Three or more columns

You can include more information by mapping columns to additional aesthetics. For instance, we can map colors and shapes to species and create separate plots for each island by using facets. Facets are actually a great way to extend your figures, so I highly recommend playing around with them using your own data.

ggplot(penguins, 
       aes(x = bill_length_mm, y = flipper_length_mm)) +
  geom_point(aes(color = species, shape = species)) +
  facet_wrap(~island)

(ggplot(penguins, 
       aes(x = "bill_length_mm", y = "flipper_length_mm"))
  + geom_point(aes(color = "island", shape = "island"))
  + facet_wrap("~species")
)
<Figure Size: (640 x 480)>

Saving plots

As a final comparison, let us look at saving plots. Again, the implementations are virtually the same across both packages with the same function name and corresponding options.

penguins_figure <- penguins |> 
  ggplot(aes(x = bill_length_mm, y = flipper_length_mm)) + 
  geom_point()

ggsave(penguins_figure, filename = "penguins-figure.png",
       width = 7, height = 5, dpi = 300)
penguins_figure = (
  ggplot(penguins, 
         aes(x = "bill_length_mm", y = "flipper_length_mm"))
  + geom_point()
)

ggsave(penguins_figure, filename = "penguins-figure.png",
       width = 7, height = 5, dpi = 300)

Conclusion

In terms of syntax, ggplot2 and plotnine are remarkably similar, with minor differences primarily due to the differences between R and Python:

  • Column references are implemented via strings in Python, while you can use unquoted column names in R due to its support of non-standard evaluation.
  • The layer connector + has to come at the end of the line R, not at the start. In Python, it makes more sense to have it at the start because you can comment out code better, but in principle also at the line end is possible.

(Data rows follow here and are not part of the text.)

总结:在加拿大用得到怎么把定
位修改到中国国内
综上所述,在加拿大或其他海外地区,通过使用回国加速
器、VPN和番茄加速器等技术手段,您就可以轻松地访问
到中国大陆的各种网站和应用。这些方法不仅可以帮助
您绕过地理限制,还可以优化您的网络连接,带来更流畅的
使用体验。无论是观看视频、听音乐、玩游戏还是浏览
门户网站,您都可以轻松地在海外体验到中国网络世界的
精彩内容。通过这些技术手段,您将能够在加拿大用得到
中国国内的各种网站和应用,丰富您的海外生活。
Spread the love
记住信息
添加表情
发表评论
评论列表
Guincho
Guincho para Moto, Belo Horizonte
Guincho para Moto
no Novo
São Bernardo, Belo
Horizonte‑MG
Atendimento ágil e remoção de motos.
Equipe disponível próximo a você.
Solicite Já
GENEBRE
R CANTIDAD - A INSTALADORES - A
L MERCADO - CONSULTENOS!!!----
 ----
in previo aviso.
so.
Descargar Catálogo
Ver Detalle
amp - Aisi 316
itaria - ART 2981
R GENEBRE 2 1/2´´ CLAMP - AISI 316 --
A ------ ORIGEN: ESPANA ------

The strongest argument in favor of ggplot2, however, is its large ecosystem of extension packages (see, for instance, this repo for a collection of links).

If you want to learn more about the power of the grammar of graphics, follow Cédric Scherer and check out his content. For instance, you can find his data visualization workshop notes from posit::conf(2022) here. Thomas Lin Pedersen also does fantastic things with ggplot2 among them creating generative art with code.